Category Archives: psychosophy

Pokémon and humanistic psychology

What do these two phenomena have in common?

Both inspire people to become their best selves!

What is a psychological person?

Maybe more aptly: who are they?

The psychological person is so necessarily by their being embedded in society among other, conscious agents.

As both conscious and societal, the psychological person has the following attributes:

  • They have a mind.
  • They engage in behaviors.
  • They have a distinct personality.
  • They respond to situations.
  • They experience.
  • They sense and perceive.
  • They think, feel, and motivate.
  • They pay attention.
  • They recall and foresee.
  • They learn.

What might this mean for the person who may not have a personality or general life situation? What if they don’t think, feel, or motivate? Surely, they must experience as a conscious being. Further, personhood has been granted according to societal status over the centuries. Societal, conscious personage is a keenly biosocial label. (If someone ceases to be alive medically, they are no longer technically a “person”.)

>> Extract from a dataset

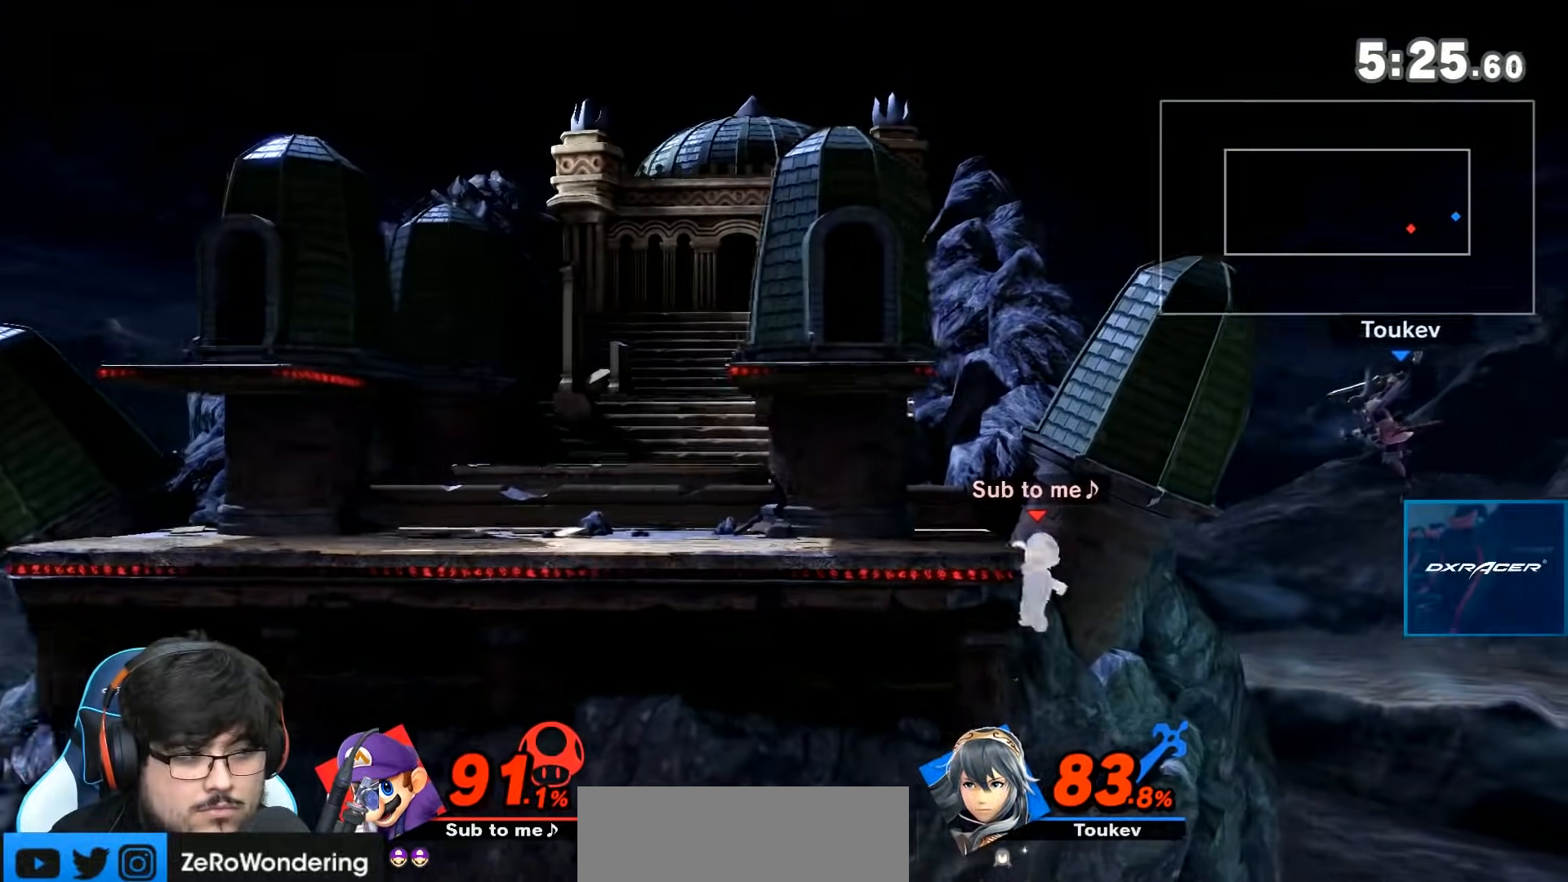
{"dt_ms": 500, "buttons": [], "left_stick": "right", "right_stick": "center", "events": [[33, "left_stick", "down-right"], [183, "left_stick", "right"]]}
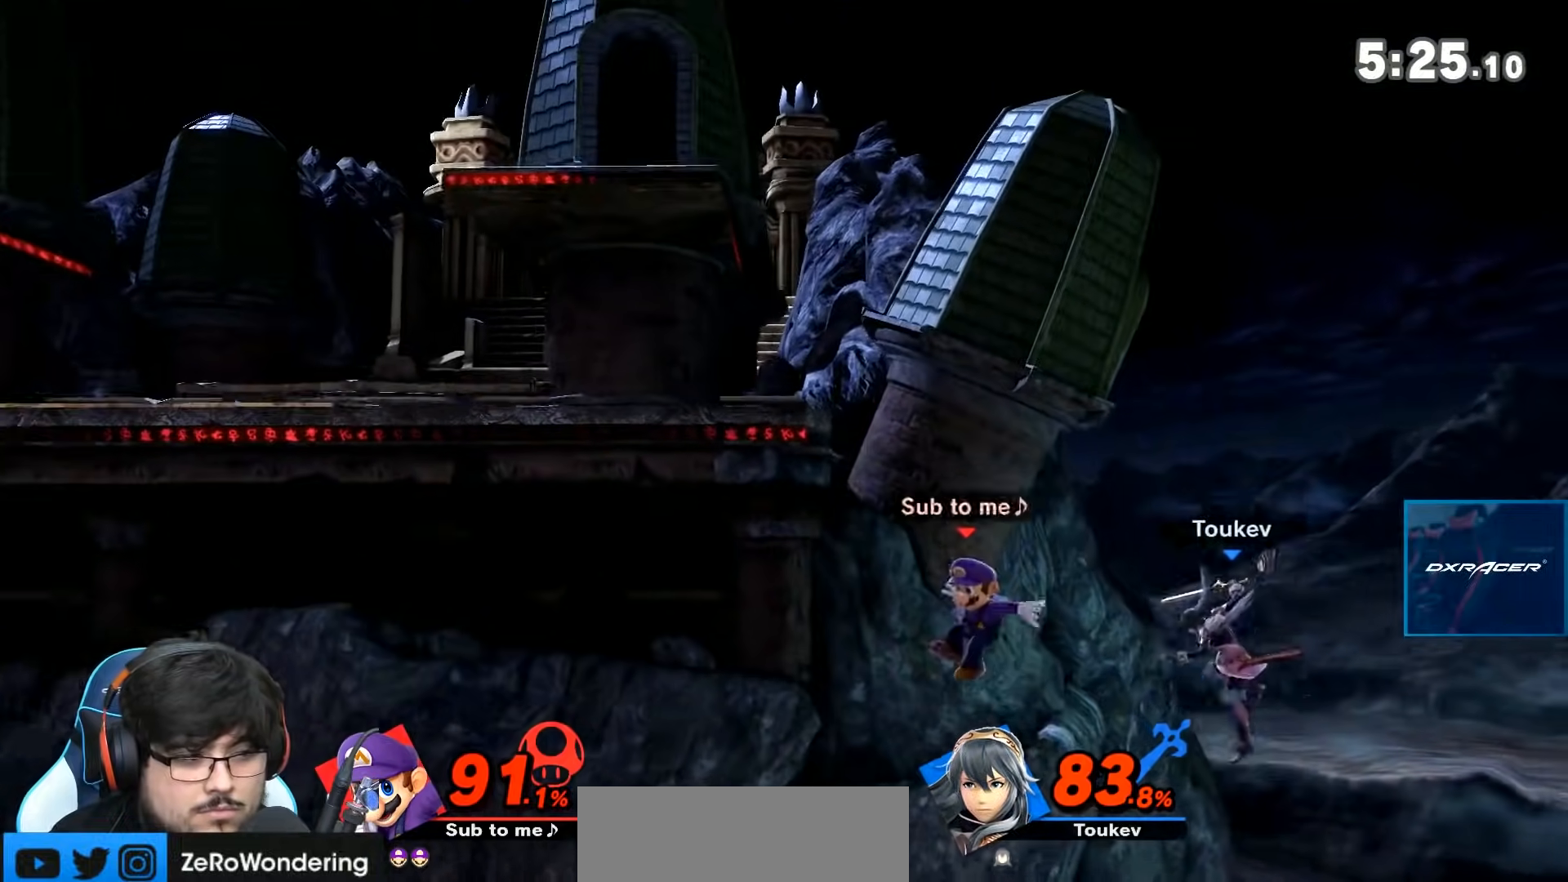
{"dt_ms": 500, "buttons": [], "left_stick": "left", "right_stick": "center", "events": [[50, "right_stick", "left"], [217, "left_stick", "down-left"], [217, "right_stick", "center"], [400, "left_stick", "left"]]}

The psychological person is biosocial! Another way to say this is that people are biopsychosocial. Some may be more or less psychological than others in certain respects…

Subjectifying the other

How do we do it? By taming the following:

  • Male gaze
  • Outgroup demonization
  • Fundamental attribution error (FAE) – reactively judging oneself–including one’s efforts–as superior, and others’ as inferior

Outgroup demonization is turned inside-out into (“outto”?) ingroup angelification.

The ideal opposite of FAE is FAC, i.e. fundamental attribution correction. Through FAC, we fundamentally attribute correctly, viewing oneself and others as innately, humanly equal and democratic!

From Frankl, to Maslow, to Heidegger…

Frankl’s “paradoxical intention” can be paraphrased as follows: let the fulfillment of second-order desires (e.g., accruing wealth) follow only from meaningful living.

This is consistent with Maslow’s hierarchy of needs, which places self-actualization atop a pyramid of lower-level “deficiency needs” (D-needs). It also follows from his Theory Z–once people achieve a sufficient level of economic security, this theory goes, humans will search for more in life.

What will human persons seek? Specifically, what do human persons aim for (paradoxically or not) once they self-actualize?

Human persons will self-transcend.

Maslow viewed self-actualization and peak experiencing as overlapping more often than not. “B-values”–i.e., Being-values–partially comprise the peak experience.

Environment-transcendence is one out of 14 total B-values. Self-actualization partially involves resistance to enculturation, as well as independence from one’s environment.

While typing and reading about Being and the environment, we could propose the following construct: “being-with-nature”. Being-with-nature follows linguistically from Heidegger’s “being-with-others”, or mitsein in German.

Do we save the natural environment by transcending it or being with it? Is such transcendence not also a being-with? A hierarchical relation is still a relation. Once we add the horizontal, egalitarian level to this, we need to either separate environment-transcendence from being-with-nature or fuse them in some novel way.

Accommodating hierarchy and “heterarchy” as proposed above leads us to a holarchic approach. The holarchic approach fuses these perspectives or approaches.

Thus–holarchically-speaking–we may speak of being-with-natural environment-transcendence!

Of course, before transcending the environment, one should transcend oneself. Maslow wrote that the acceptance of self, of others and nature is a self-actualizing characteristic. Perhaps his order here was deliberate?